The latest numbers suggest the Bank of Japan’s balance sheet is about equal to the size of Japan’s gross domestic product of about $4.9 trillion.
“The objective of the Bank’s monetary policy is achieving price stability, which is its mission as stipulated by law. Considerations of the Bank’s finances, etc. do not prevent it from implementing necessary policies,” BOJ Governor Kazuo Ueda said at the last meeting of the Japan Society of Monetary Economics.
“A central bank’s ability to conduct monetary policy is not impaired by a temporary decrease in its profits and capital, provided that it conducts appropriate monetary policy.”
Yield curve control
Another key element of the BOJ’s unconventional monetary policy is its yield curve control — popularly known as the YCC.
Introduced in September 2016, the YCC is a policy tool where the Japanese central bank targets a longer term interest rate in the form of government bonds with specific tenures, and then buys and sells bonds as necessary to achieve that target.
In July, the BOJ effectively broadened the yields permissible on the 10-year JGB by 50 basis points to 1% either side.
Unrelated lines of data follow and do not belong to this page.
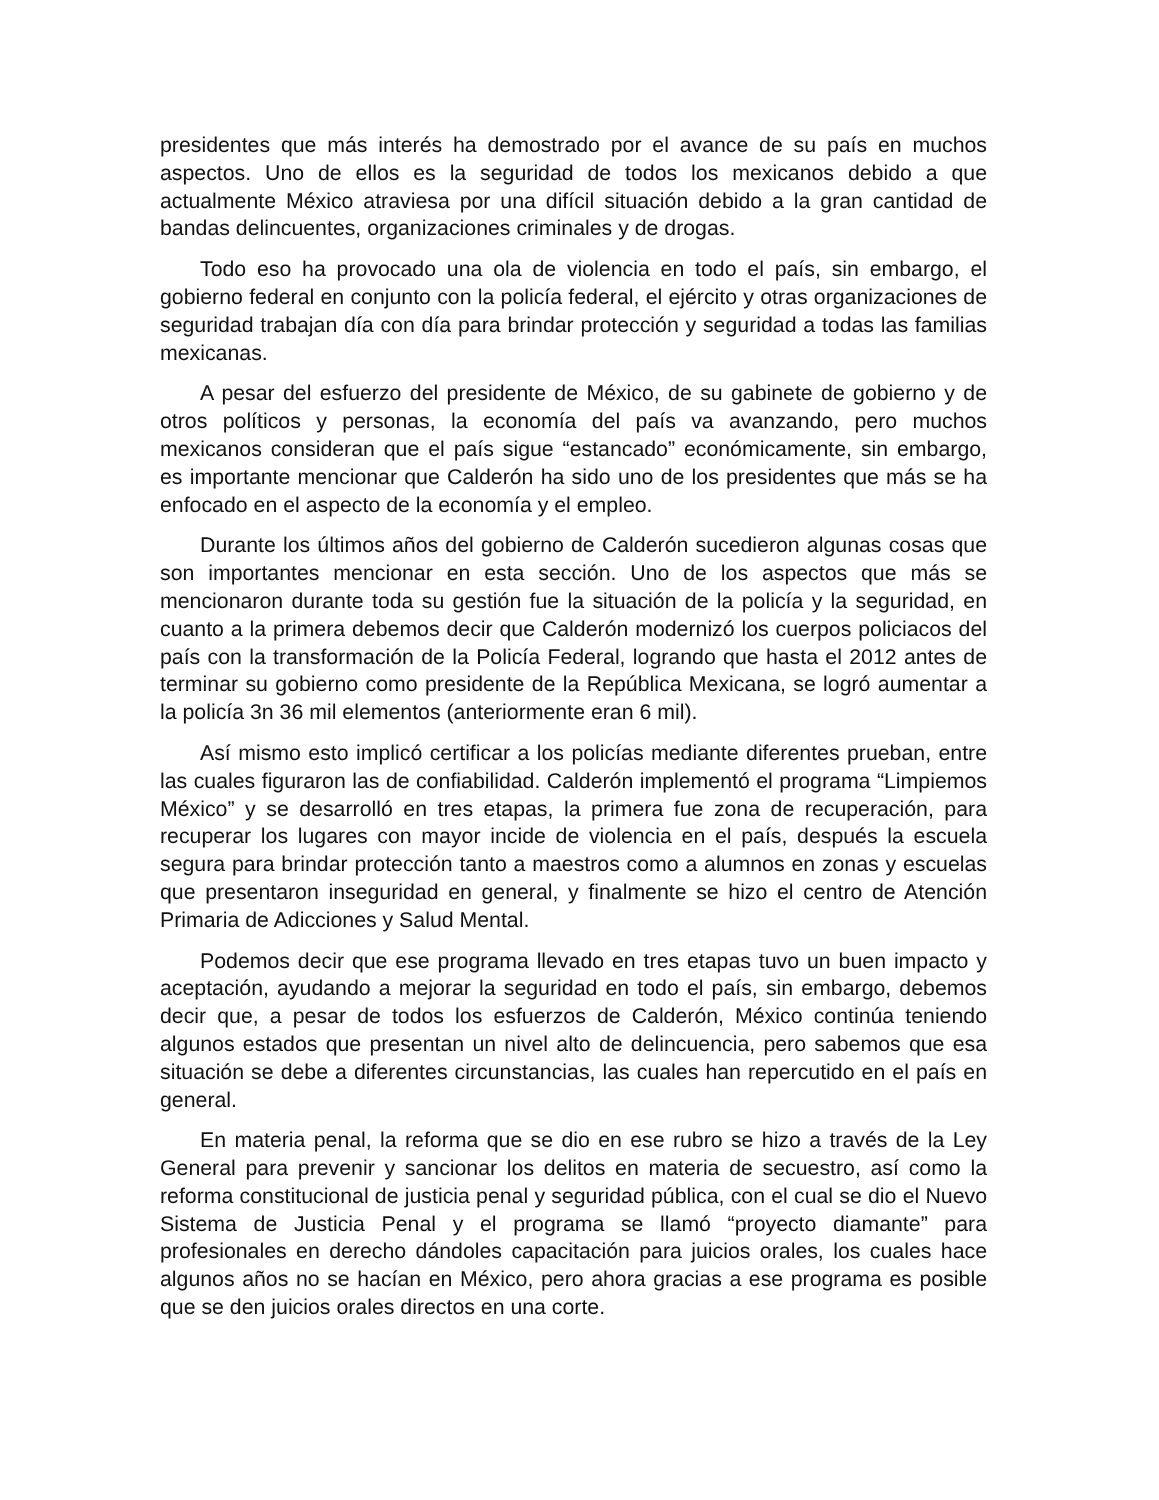presidentes que más interés ha demostrado por el avance de su país en muchos aspectos. Uno de ellos es la seguridad de todos los mexicanos debido a que actualmente México atraviesa por una difícil situación debido a la gran cantidad de bandas delincuentes, organizaciones criminales y de drogas.
Todo eso ha provocado una ola de violencia en todo el país, sin embargo, el gobierno federal en conjunto con la policía federal, el ejército y otras organizaciones de seguridad trabajan día con día para brindar protección y seguridad a todas las familias mexicanas.
A pesar del esfuerzo del presidente de México, de su gabinete de gobierno y de otros políticos y personas, la economía del país va avanzando, pero muchos mexicanos consideran que el país sigue “estancado” económicamente, sin embargo, es importante mencionar que Calderón ha sido uno de los presidentes que más se ha enfocado en el aspecto de la economía y el empleo.
Durante los últimos años del gobierno de Calderón sucedieron algunas cosas que son importantes mencionar en esta sección. Uno de los aspectos que más se mencionaron durante toda su gestión fue la situación de la policía y la seguridad, en cuanto a la primera debemos decir que Calderón modernizó los cuerpos policiacos del país con la transformación de la Policía Federal, logrando que hasta el 2012 antes de terminar su gobierno como presidente de la República Mexicana, se logró aumentar a la policía 3n 36 mil elementos (anteriormente eran 6 mil).
Así mismo esto implicó certificar a los policías mediante diferentes prueban, entre las cuales figuraron las de confiabilidad. Calderón implementó el programa “Limpiemos México” y se desarrolló en tres etapas, la primera fue zona de recuperación, para recuperar los lugares con mayor incide de violencia en el país, después la escuela segura para brindar protección tanto a maestros como a alumnos en zonas y escuelas que presentaron inseguridad en general, y finalmente se hizo el centro de Atención Primaria de Adicciones y Salud Mental.
Podemos decir que ese programa llevado en tres etapas tuvo un buen impacto y aceptación, ayudando a mejorar la seguridad en todo el país, sin embargo, debemos decir que, a pesar de todos los esfuerzos de Calderón, México continúa teniendo algunos estados que presentan un nivel alto de delincuencia, pero sabemos que esa situación se debe a diferentes circunstancias, las cuales han repercutido en el país en general.
En materia penal, la reforma que se dio en ese rubro se hizo a través de la Ley General para prevenir y sancionar los delitos en materia de secuestro, así como la reforma constitucional de justicia penal y seguridad pública, con el cual se dio el Nuevo Sistema de Justicia Penal y el programa se llamó “proyecto diamante” para profesionales en derecho dándoles capacitación para juicios orales, los cuales hace algunos años no se hacían en México, pero ahora gracias a ese programa es posible que se den juicios orales directos en una corte.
However, the bank indicated it will commit to allowing yields to fluctuate in the range of around plus and minus 0.5 percentage points from its 0% target level that was instituted last December.
The limits imposed on JGB yields have been criticized for distorting the market, reducing bond trading interest, and crimping Japanese bank profits.
Market watchers expect the BOJ to either further broaden the fluctuation limits for the 10-year JGB yields — given that yields are now nearing 0.9%, its highest in about a decade; or to abolish the YCC completely.
Recent moves to loosen control over JGB yields have revived interest in the asset class, but it also sparked fears that Japanese investors may start to unwind investments overseas if yields are more competitive in their home markets. This could potentially be seismic for global financial markets.
“I worry as the yield curve normalizes and rates go up, you could see a decade — or longer — of repatriation,” Bob Michele, global head of fixed income at JP Morgan Asset Management told CNBC’s Squawk Box Europe Sept 21. “This is the one risk I worry about.”